There was another answer, but Peri didn’t like to consider it. Sophie might not be exactly “herself”, at the moment.

It wasn’t until Peri came to yet another intersection that another possibility came to mind. What if it's not Sophie?

Which seemed ridiculous unless you were working under the premise that Gerald Beaumont had some idea you were going to be here, or at the very least, that Sophie was.

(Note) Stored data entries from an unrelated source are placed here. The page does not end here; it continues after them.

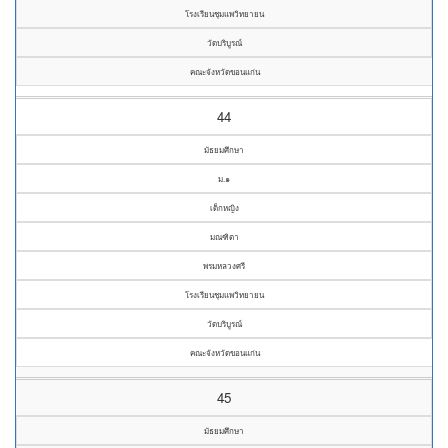
โรงเรียนชุมแพวิทยายน
วัดบริบูรณ์
คณะจังหวัดขอนแก่น
44
มัธยมศึกษา
ม.๑
เด็กหญิง
มณฑิตา
พรมหลวงศรี
โรงเรียนชุมแพวิทยายน
วัดบริบูรณ์
คณะจังหวัดขอนแก่น
45
มัธยมศึกษา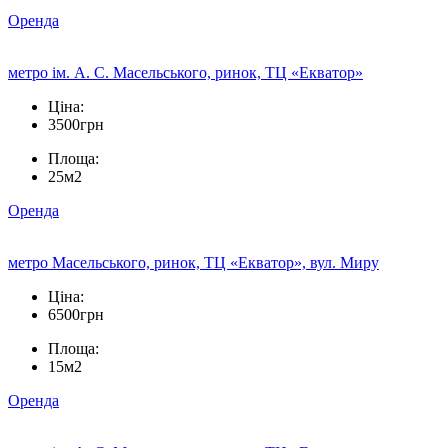
Оренда
метро ім. А. С. Масельського, ринок, ТЦ «Екватор»
Ціна:
3500грн
Площа:
25м2
Оренда
метро Масельського, ринок, ТЦ «Екватор», вул. Миру
Ціна:
6500грн
Площа:
15м2
Оренда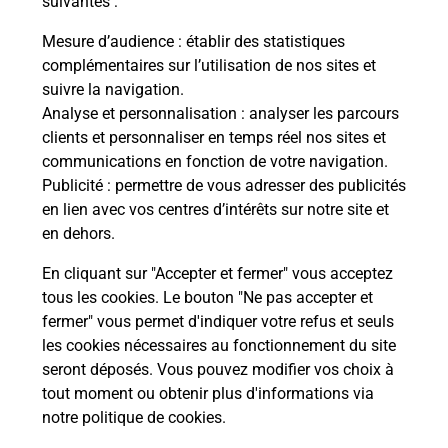
suivantes :
che
Vous
de c
Mesure d’audience
: établir des statistiques
ux
télé
complémentaires sur l’utilisation de nos sites et
Post
suivre la navigation.
Analyse et personnalisation
: analyser les parcours
En
clients et personnaliser en temps réel nos sites et
Envoyer un colis
communications en fonction de votre navigation.
Publicité
: permettre de vous adresser des publicités
Vous souhaitez envoyer un colis depuis : SAINT
en lien avec vos centres d’intérêts sur notre site et
AFFRIQUE (12400) ? Découvrez toutes les
en dehors.
solutions proposées par La Poste.
En cliquant sur "Accepter et fermer" vous acceptez
En savoir plus
tous les cookies. Le bouton "Ne pas accepter et
fermer" vous permet d'indiquer votre refus et seuls
les cookies nécessaires au fonctionnement du site
seront déposés. Vous pouvez modifier vos choix à
Questions fréquemment posées
tout moment ou obtenir plus d'informations via
notre politique de cookies
.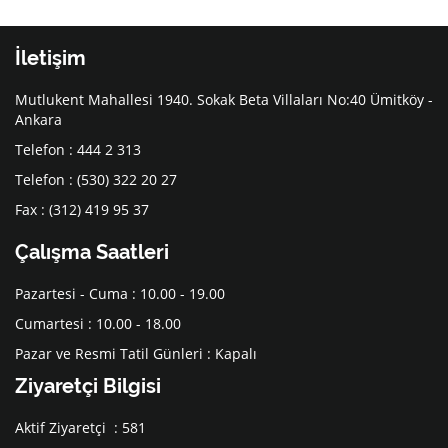
İletişim
Mutlukent Mahallesi 1940. Sokak Beta Villaları No:40 Ümitköy -
Ankara
Telefon : 444 2 313
Telefon : (530) 322 20 27
Fax : (312) 419 95 37
Çalışma Saatleri
Pazartesi - Cuma : 10.00 - 19.00
Cumartesi : 10.00 - 18.00
Pazar ve Resmi Tatil Günleri : Kapalı
Ziyaretçi Bilgisi
Aktif Ziyaretçi : 581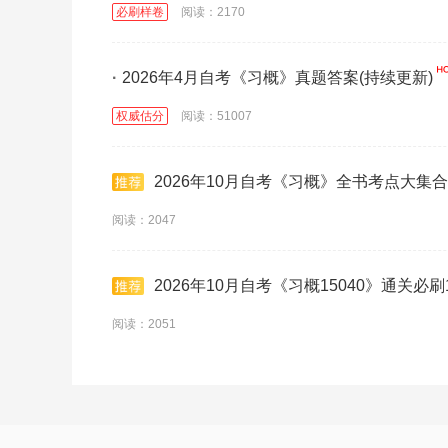
必刷样卷
阅读：2170
·
2026年4月自考《习概》真题答案(持续更新)
权威估分
阅读：51007
2026年10月自考《习概》全书考点大集合
阅读：2047
2026年10月自考《习概15040》通关必刷
阅读：2051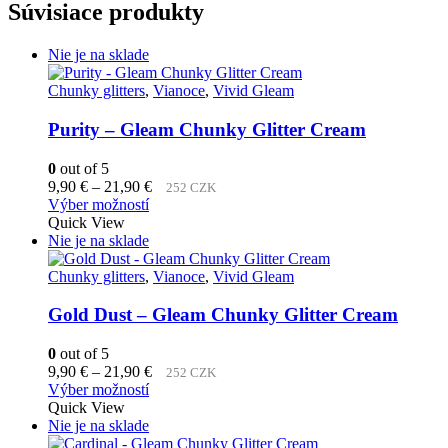
Súvisiace produkty
Nie je na sklade
Chunky glitters
,
Vianoce
,
Vivid Gleam
Purity – Gleam Chunky Glitter Cream
0
out of 5
Price
9,90
€
–
21,90
€
252 CZK
Tento
range:
Výber možností
produkt
9,90 €
Quick View
má
through
Nie je na sklade
viacero
21,90 €
variantov.
Chunky glitters
,
Vianoce
,
Vivid Gleam
Možnosti
si
Gold Dust – Gleam Chunky Glitter Cream
môžete
vybrať
0
out of 5
na
Price
9,90
€
–
21,90
€
252 CZK
stránke
Tento
range:
Výber možností
produktu.
produkt
9,90 €
Quick View
má
through
Nie je na sklade
viacero
21,90 €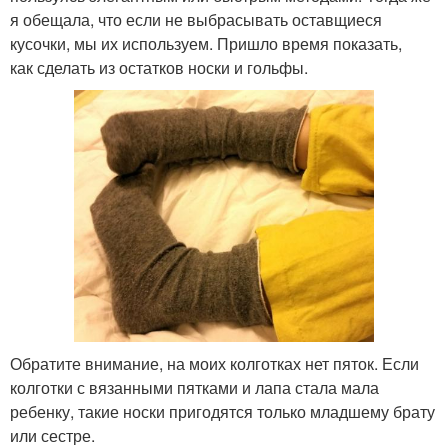
я обещала, что если не выбрасывать оставщиеся
кусочки, мы их используем. Пришло время показать,
как сделать из остатков носки и гольфы.
Обратите внимание, на моих колготках нет пяток. Если
колготки с вязанными пятками и лапа стала мала
ребенку, такие носки пригодятся только младшему брату
или сестре.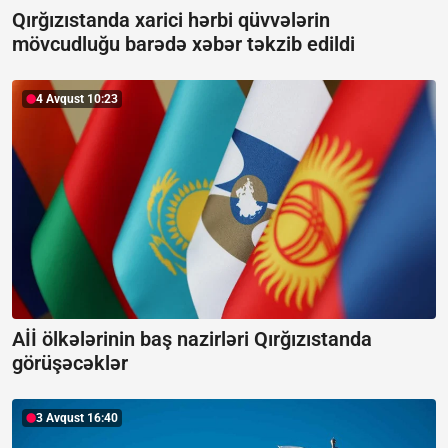
Qırğızıstanda xarici hərbi qüvvələrin
mövcudluğu barədə xəbər təkzib edildi
4 Avqust 10:23
Aİİ ölkələrinin baş nazirləri Qırğızıstanda
görüşəcəklər
3 Avqust 16:40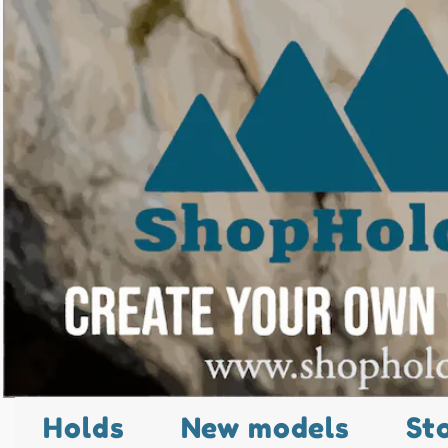
Holds
New models
St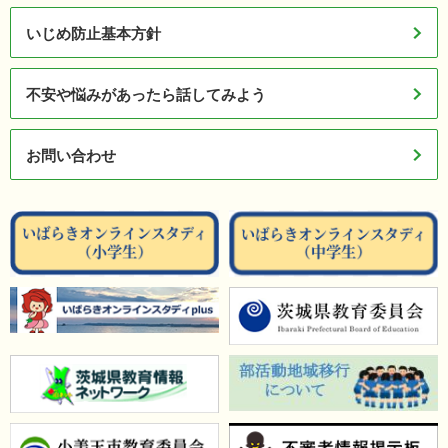
いじめ防止基本方針
不安や悩みがあったら話してみよう
お問い合わせ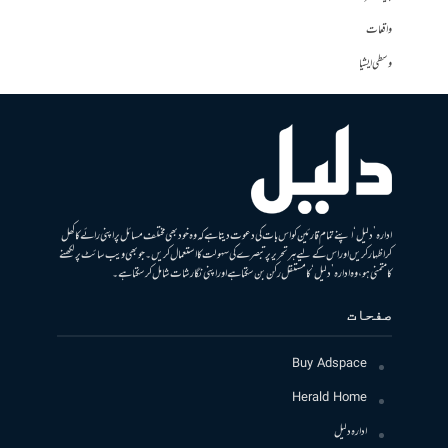
واقعات
وسطی ایشیا
ادارہ ’دلیل‘ اپنے تمام قارئین کو اس بات کی دعوت دیتا ہے کہ وہ خود بھی مختلف مسائل پر اپنی رائے کا کھل
کر اظہار کریں اور اس کے لیے ہر تحریر پر تبصرے کی سہولت کا استعمال کریں۔ جو بھی ویب سائٹ پر لکھنے
کا متمنی ہو، وہ ادارہ ’دلیل‘ کا مستقل رکن بن سکتا ہے اور اپنی نگارشات شامل کرسکتا ہے۔
صفحات
Buy Adspace
Herald Home
ادارہ دلیل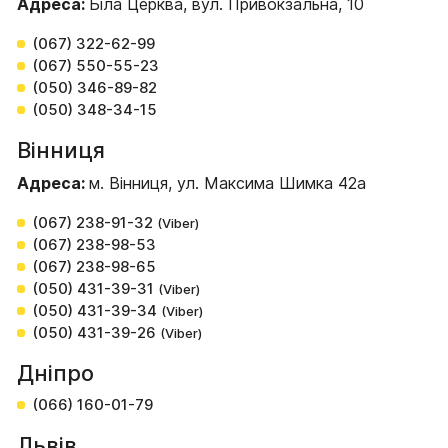
Адреса:
Біла Церква, вул. Привокзальна, 10
(067) 322-62-99
(067) 550-55-23
(050) 346-89-82
(050) 348-34-15
Вінниця
Адреса:
м. Вінниця, ул. Максима Шимка 42а
(067) 238-91-32
(Viber)
(067) 238-98-53
(067) 238-98-65
(050) 431-39-31
(Viber)
(050) 431-39-34
(Viber)
(050) 431-39-26
(Viber)
Дніпро
(066) 160-01-79
Львів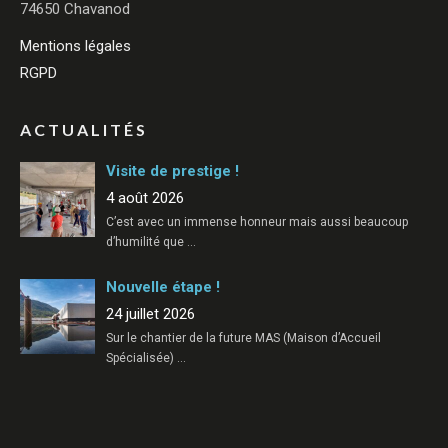
74650 Chavanod
Mentions légales
RGPD
ACTUALITÉS
Visite de prestige !
4 août 2026
C’est avec un immense honneur mais aussi beaucoup
d’humilité que
…
Nouvelle étape !
24 juillet 2026
Sur le chantier de la future MAS (Maison d’Accueil
Spécialisée)
…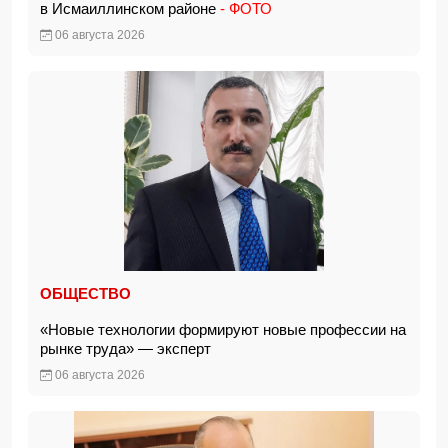
в Исмаиллинском районе
- ФОТО
06 августа 2026
ОБЩЕСТВО
«Новые технологии формируют новые профессии на
рынке труда» — эксперт
06 августа 2026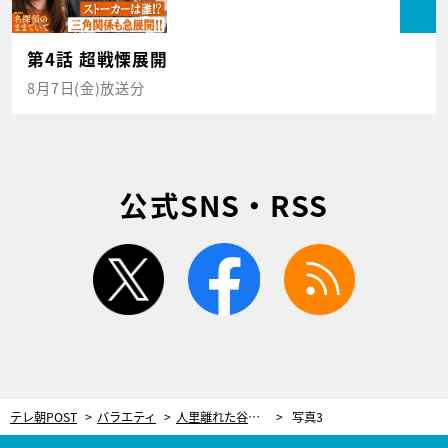
第4話 超戦慄展開
8月7日(金)放送分
公式SNS・RSS
twitter
facebook
rss
テレ朝POST
バラエティ
人里離れた谷に自作の“ポツンと一軒家”！アマチュア無線の機器など貴重な機材がズラリ
写真3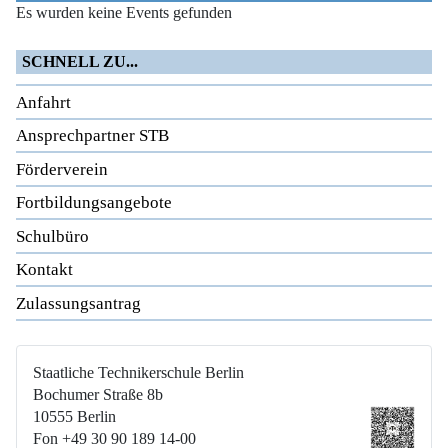
Es wurden keine Events gefunden
SCHNELL ZU...
Anfahrt
Ansprechpartner STB
Förderverein
Fortbildungsangebote
Schulbüro
Kontakt
Zulassungsantrag
Staatliche Technikerschule Berlin
Bochumer Straße 8b
10555 Berlin
Fon +49 30 90 189 14-00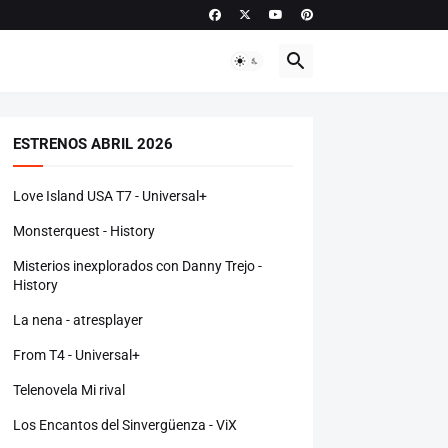
ESTRENOS ABRIL 2026
Love Island USA T7 - Universal+
Monsterquest - History
Misterios inexplorados con Danny Trejo -
History
La nena - atresplayer
From T4 - Universal+
Telenovela Mi rival
Los Encantos del Sinvergüenza - ViX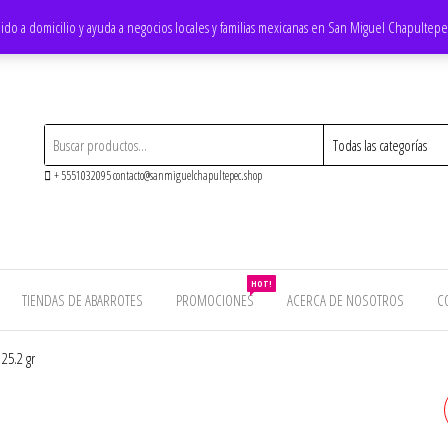
ido a domicilio y ayuda a negocios locales y familias mexicanas en San Miguel Chapultep
+ 5551032095 contacto@sanmiguelchapultepec.shop
HOT!
TIENDAS DE ABARROTES
PROMOCIONES
ACERCA DE NOSOTROS
C
 25.2 gr
PASTILLAS COLORS HALLS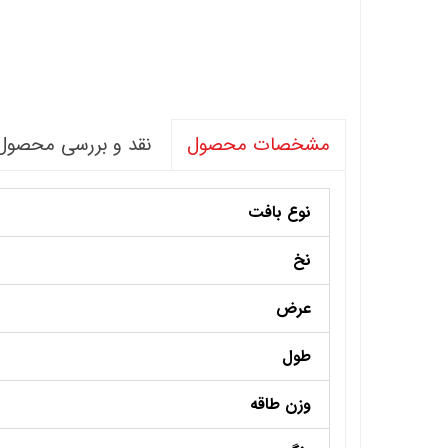
نقد و بررسی محصول
مشخصات محصول
نوع بافت
نخ
عرض
طول
وزن طاقه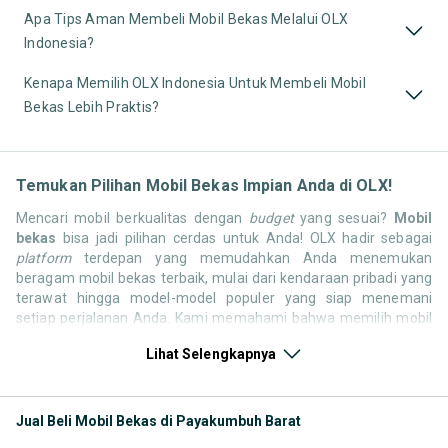
Apa Tips Aman Membeli Mobil Bekas Melalui OLX
Indonesia?
Kenapa Memilih OLX Indonesia Untuk Membeli Mobil
Bekas Lebih Praktis?
Temukan Pilihan Mobil Bekas Impian Anda di OLX!
Mencari mobil berkualitas dengan
budget
yang sesuai?
Mobil
bekas
bisa jadi pilihan cerdas untuk Anda! OLX hadir sebagai
platform
terdepan yang memudahkan Anda menemukan
beragam mobil bekas terbaik, mulai dari kendaraan pribadi yang
terawat hingga model-model populer yang siap menemani
setiap perjalanan Anda. Kami memahami bahwa memilih mobil
bekas butuh kepercayaan, oleh karena itu OLX menyediakan
Lihat Selengkapnya
ribuan daftar dari penjual terpercaya di seluruh Indonesia.
Jelajahi sekarang dan temukan mobil bekas yang paling sesuai
dengan gaya hidup, kebutuhan, dan
budget
Anda!
Jual Beli Mobil Bekas di Payakumbuh Barat
Memilih
mobil bekas
yang tepat tentu bukan perkara mudah.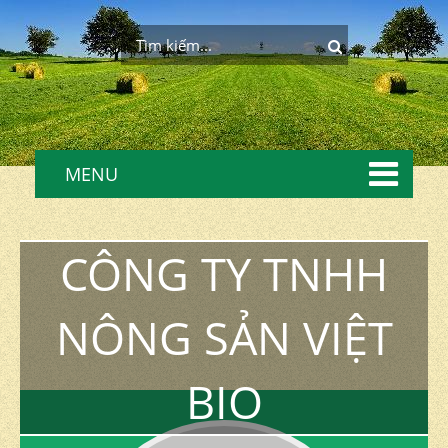
MENU
CÔNG TY TNHH
NÔNG SẢN VIỆT
BIO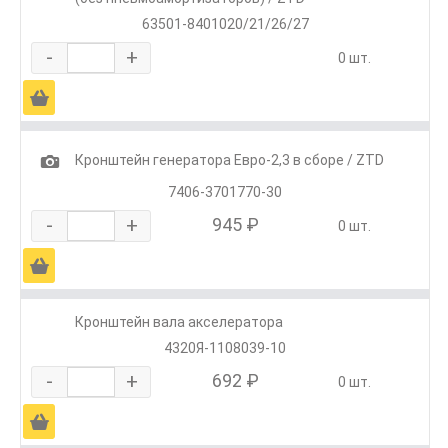
63501-8401020/21/26/27
-
+
0 шт.
Ä
1
Кронштейн генератора Евро-2,3 в сборе / ZTD
7406-3701770-30
-
+
945 ₽
0 шт.
Ä
Кронштейн вала акселератора
4320Я-1108039-10
-
+
692 ₽
0 шт.
Ä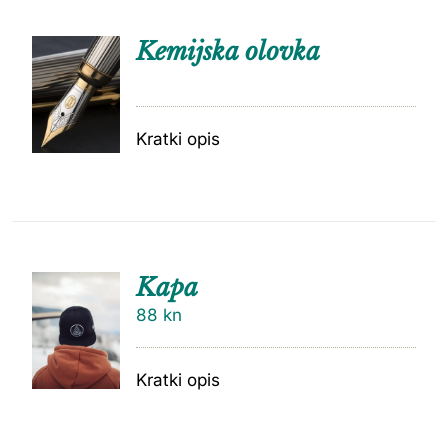
Kemijska olovka
Kratki opis
Kapa
88
kn
Kratki opis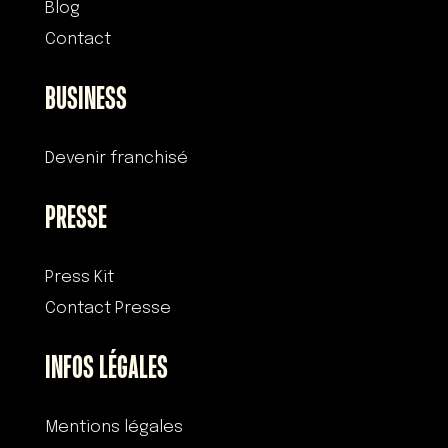
Blog
Contact
BUSINESS
Devenir franchisé
PRESSE
Press Kit
Contact Presse
INFOS LÉGALES
Mentions légales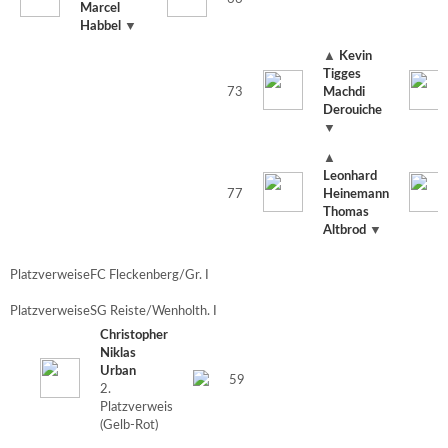
Marcel
Habbel
▼
▲
Kevin
Tigges
73
Machdi
Derouiche
▼
▲
Leonhard
77
Heinemann
Thomas
Altbrod
▼
Platzverweise
FC Fleckenberg/Gr. I
Platzverweise
SG Reiste/Wenholth. I
Christopher
Niklas
Urban
59
2.
Platzverweis
(Gelb-Rot)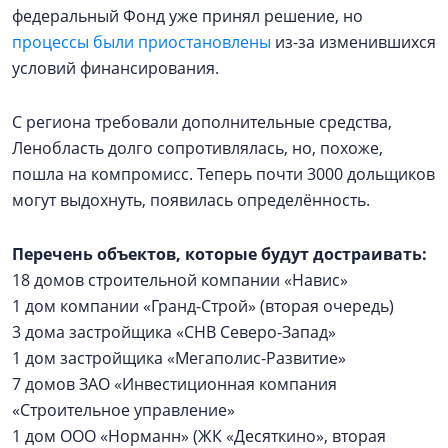
федеральный Фонд уже принял решение, но
процессы были приостановлены
из-за изменившихся
условий финансирования.
С региона требовали дополнительные средства,
Ленобласть долго сопротивлялась, но, похоже,
пошла на компромисс. Теперь почти 3000 дольщиков
могут выдохнуть, появилась определённость.
Перечень объектов, которые будут достраивать:
18 домов строительной компании «Навис»
1 дом компании «Гранд-Строй» (вторая очередь)
3 дома застройщика «СНВ Северо-Запад»
1 дом застройщика «Мегаполис-Развитие»
7 домов ЗАО «Инвестиционная компания
«Строительное управление»
1 дом ООО «Норманн» (ЖК «Десяткино», вторая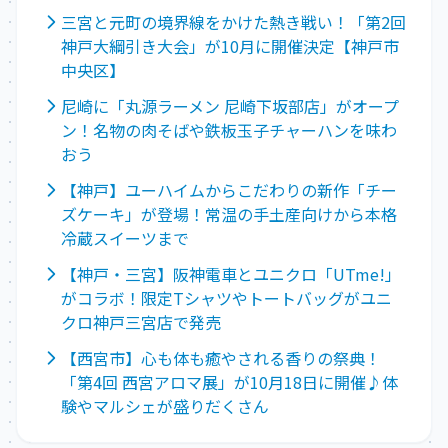
三宮と元町の境界線をかけた熱き戦い！「第2回
神戸大綱引き大会」が10月に開催決定【神戸市
中央区】
尼崎に「丸源ラーメン 尼崎下坂部店」がオープ
ン！名物の肉そばや鉄板玉子チャーハンを味わ
おう
【神戸】ユーハイムからこだわりの新作「チー
ズケーキ」が登場！常温の手土産向けから本格
冷蔵スイーツまで
【神戸・三宮】阪神電車とユニクロ「UTme!」
がコラボ！限定Tシャツやトートバッグがユニ
クロ神戸三宮店で発売
【西宮市】心も体も癒やされる香りの祭典！
「第4回 西宮アロマ展」が10月18日に開催♪体
験やマルシェが盛りだくさん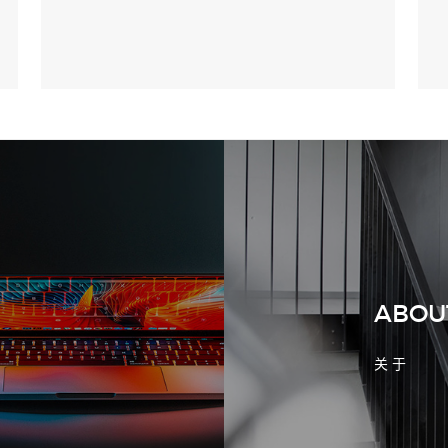
2026-08-02 17:58:44
工厂短视频拍摄后，怎样放进官网帮助
客户判断实力
ABOU
关 于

If any of it was true, or even if they’d triggered some hidden security switch in opening the secret door…

then I left them a sign saying where I was.

Maybe it didn't matter whether it was Sophie in the tunnels. Maybe being a trespasser was condemnation alone.

Peri was panicked. If she hadn't been, she would have brought rationale and logic and reason to the fore. She had the owner’s permission, after all…

But her own intuition was screaming. As a footfall sounded behind her, Peri began to run. It could be they were looking for the one who’d defaced their ancient stone path with fluorescent paint.


Peri kept picturing monks and group rapes—specters from Sophie’s dreams. For some reason, the more likely scenario of armed security guards never even occurred to her. There was too much here that matched Sophie’s nightmare, and made it seem more like memory. If that was the case, Peri didn’t think either one of them should be going this alone.

Another footfall at her back.

Peri picked up speed.

She was moving as fast as she could; nearly overrunning her night-vision lenses. Silence and subterfuge suddenly seemed as stupid as racing through the dark. They knew she was here.

But maybe they didn’t know…as yet…that she was female. Maybe, there were no thoughts of group havoc here—just the capture of an unanticipated security risk.

In that case, her best shot lay in outdistancing them, confusing them further—and finding a place to hide until she could locate Sophie.

With these confused thoughts in mind, as she tore down the path, Peri decided it was time to toss caution to the wind. Light might give them a target, but there were enough bends in the tunnel to avoid giving them a clear shot.

Decision made, she lifted the night-vision goggles at the same instant she flicked on the flashlight. She missed the apparition emerging from the side tunnel, full-on in her path.

Her light wavered, wobbled, and fixed. She was looking into the face of a dead man.